Since this is backup and not archive, all you need to have is capacity equal to or greater than your primary storage (your HDOne). A pile of individual drives probably isn't a huge savings over a storage appliance like a Drobo Pro, and they would be more of a hassle to backup to. You can also look at similar products from Synology and Qnap. They all are essentially little Linux servers with a bunch of drive bays.

[Bob Cole] "Alternatively, if I were to buy a Cache-A, is there a "sweet spot" for the one-person editing suite? This is a rough approximation, but I edit about three short-form (5-10 minute) finished videos a month, running through about 2 tb of storage in that time."

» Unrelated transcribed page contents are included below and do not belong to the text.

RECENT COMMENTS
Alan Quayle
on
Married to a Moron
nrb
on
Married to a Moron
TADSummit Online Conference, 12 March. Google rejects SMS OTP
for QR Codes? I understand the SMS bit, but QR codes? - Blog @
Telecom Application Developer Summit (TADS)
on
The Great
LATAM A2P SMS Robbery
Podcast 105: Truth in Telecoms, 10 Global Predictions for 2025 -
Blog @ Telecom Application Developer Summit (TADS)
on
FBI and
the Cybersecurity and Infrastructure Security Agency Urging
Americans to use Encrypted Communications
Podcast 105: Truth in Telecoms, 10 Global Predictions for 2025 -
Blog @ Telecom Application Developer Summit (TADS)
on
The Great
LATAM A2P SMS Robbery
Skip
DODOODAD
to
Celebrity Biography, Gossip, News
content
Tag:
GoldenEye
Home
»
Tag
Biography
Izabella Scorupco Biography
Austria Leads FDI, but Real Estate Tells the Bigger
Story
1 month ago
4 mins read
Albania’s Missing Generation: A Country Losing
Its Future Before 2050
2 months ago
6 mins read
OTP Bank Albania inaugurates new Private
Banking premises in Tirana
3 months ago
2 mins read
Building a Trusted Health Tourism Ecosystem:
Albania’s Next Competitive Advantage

The price breaks in the Cache-A line seem to be along the LTO generation fault lines, at least as the single drive units go. If you want to make use of LTFS, you need to be on the newest and thus most expensive LTO-5. The default format Cache-A writes is tar, so even if you aren't getting LTO-5, you are getting an open format written to tape.

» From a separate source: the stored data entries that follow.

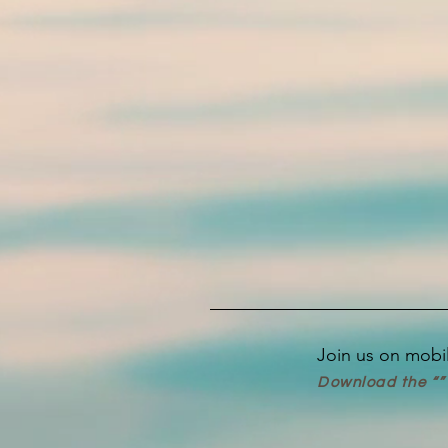
Join us on mobi
Download the “” 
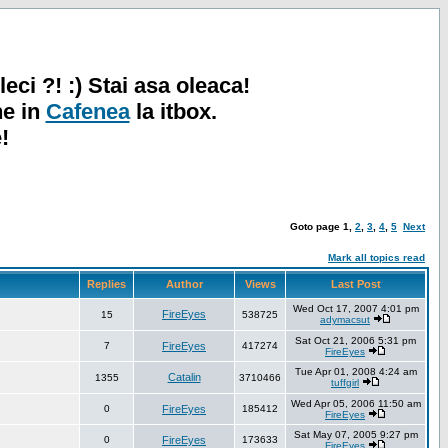
leci ?! :) Stai asa oleaca!
ne in
Cafenea
la itbox.
!
Goto page
1
,
2
,
3
,
4
,
5
Next
Mark all topics read
Replies
Author
Views
Last Post
Wed Oct 17, 2007 4:01 pm
FireEyes
15
538725
adymacsut
Sat Oct 21, 2006 5:31 pm
7
FireEyes
417274
FireEyes
Tue Apr 01, 2008 4:24 am
Catalin
1355
3710466
tuffgirl
Wed Apr 05, 2006 11:50 am
0
FireEyes
185412
FireEyes
Sat May 07, 2005 9:27 pm
0
FireEyes
173633
FireEyes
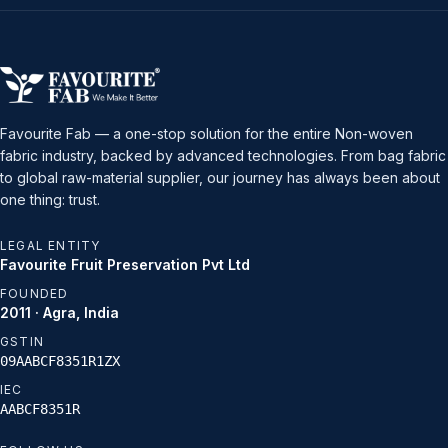
Favourite Fab — a one-stop solution for the entire Non-woven
fabric industry, backed by advanced technologies. From bag fabric
to global raw-material supplier, our journey has always been about
one thing: trust.
LEGAL ENTITY
Favourite Fruit Preservation Pvt Ltd
FOUNDED
2011 · Agra, India
GSTIN
09AABCF8351R1ZX
IEC
AABCF8351R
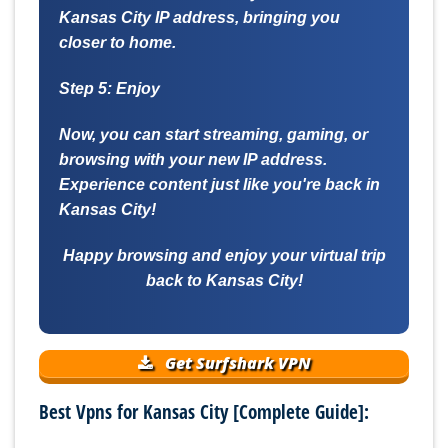
Kansas City IP address, bringing you
closer to home.
Step 5: Enjoy
Now, you can start streaming, gaming, or
browsing with your new IP address.
Experience content just like you're back in
Kansas City!
Happy browsing and enjoy your virtual trip
back to Kansas City!
Get Surfshark VPN
Best Vpns for Kansas City [Complete Guide]:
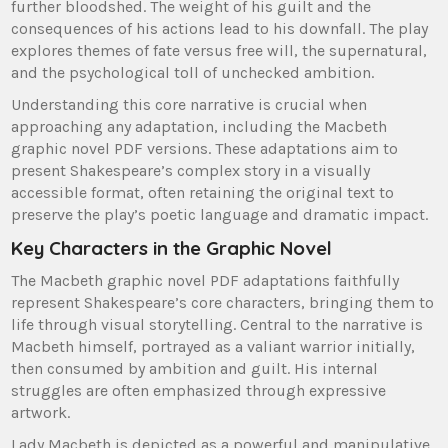
further bloodshed. The weight of his guilt and the
consequences of his actions lead to his downfall. The play
explores themes of fate versus free will, the supernatural,
and the psychological toll of unchecked ambition.
Understanding this core narrative is crucial when
approaching any adaptation, including the Macbeth
graphic novel PDF versions. These adaptations aim to
present Shakespeare’s complex story in a visually
accessible format, often retaining the original text to
preserve the play’s poetic language and dramatic impact.
Key Characters in the Graphic Novel
The Macbeth graphic novel PDF adaptations faithfully
represent Shakespeare’s core characters, bringing them to
life through visual storytelling. Central to the narrative is
Macbeth himself, portrayed as a valiant warrior initially,
then consumed by ambition and guilt. His internal
struggles are often emphasized through expressive
artwork.
Lady Macbeth is depicted as a powerful and manipulative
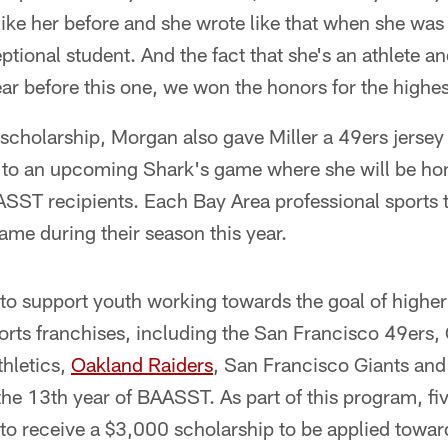
ike her before and she wrote like that when she was
ptional student. And the fact that she's an athlete a
ar before this one, we won the honors for the highes
e scholarship, Morgan also gave Miller a 49ers jerse
s to an upcoming Shark's game where she will be ho
ASST recipients. Each Bay Area professional sports 
me during their season this year.
rt to support youth working towards the goal of highe
orts franchises, including the San Francisco 49ers,
thletics,
Oakland Raiders
, San Francisco Giants an
he 13th year of BAASST. As part of this program, fi
 to receive a $3,000 scholarship to be applied toward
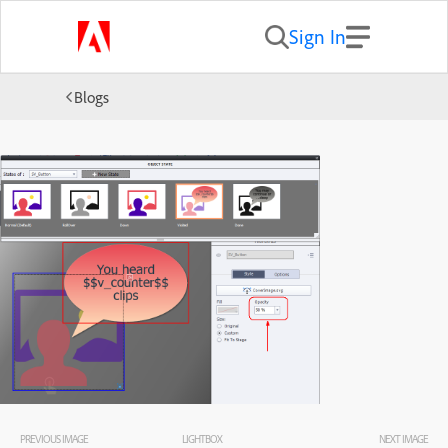
Sign In
Blogs
PREVIOUS IMAGE
LIGHTBOX
NEXT IMAGE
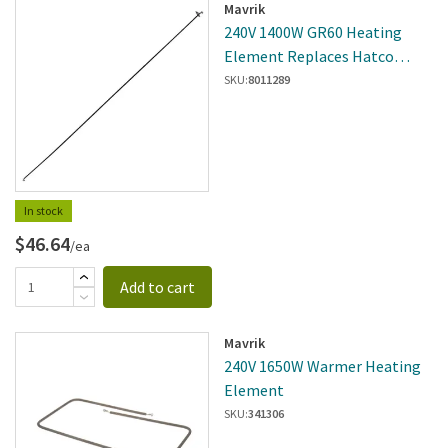
Mavrik
240V 1400W GR60 Heating
Element Replaces Hatco
R02.08.115D.00
SKU:
8011289
In stock
$46.64
/ea
Add to cart
Mavrik
240V 1650W Warmer Heating
Element
SKU:
341306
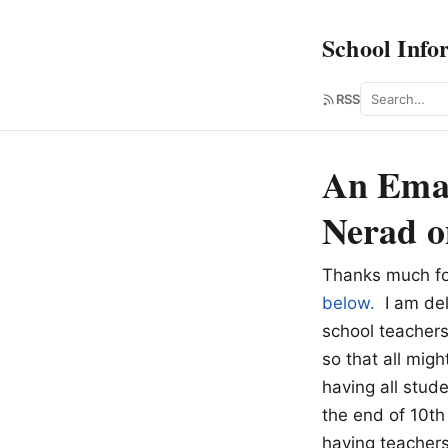
School Info
Search
RSS
An Emai
Nerad o
Thanks much fo
below.
I am deli
school teachers
so that all migh
having all stud
the end of 10th
having teacher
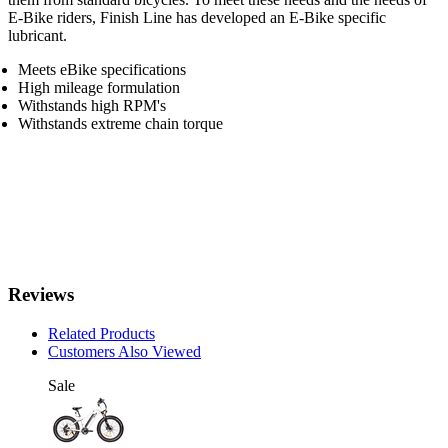
E-Bike riders, Finish Line has developed an E-Bike specific
lubricant.
Meets eBike specifications
High mileage formulation
Withstands high RPM's
Withstands extreme chain torque
Reviews
Related Products
Customers Also Viewed
Sale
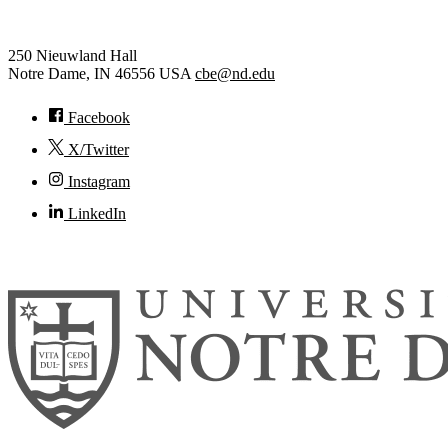
Chemical and Biomolecular Eng
250 Nieuwland Hall
Notre Dame
,
IN
46556
USA
cbe@nd.edu
Facebook
X/Twitter
Instagram
LinkedIn
© 2026
University of Notre Dame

If you backup to tape via a Cache-A, then your backup can just become your archive since the data is already on LTO. If you maintain a live backup with a Drobo or similar NAS, you are still left to archive your data when you're done with it. As long as you don't need rapid restore of your entire HDOne, merging your backup and archive with a Cache-A can create some real efficiency in your protection routine compared to a NAS and your existing manually operated LTO-3 setup.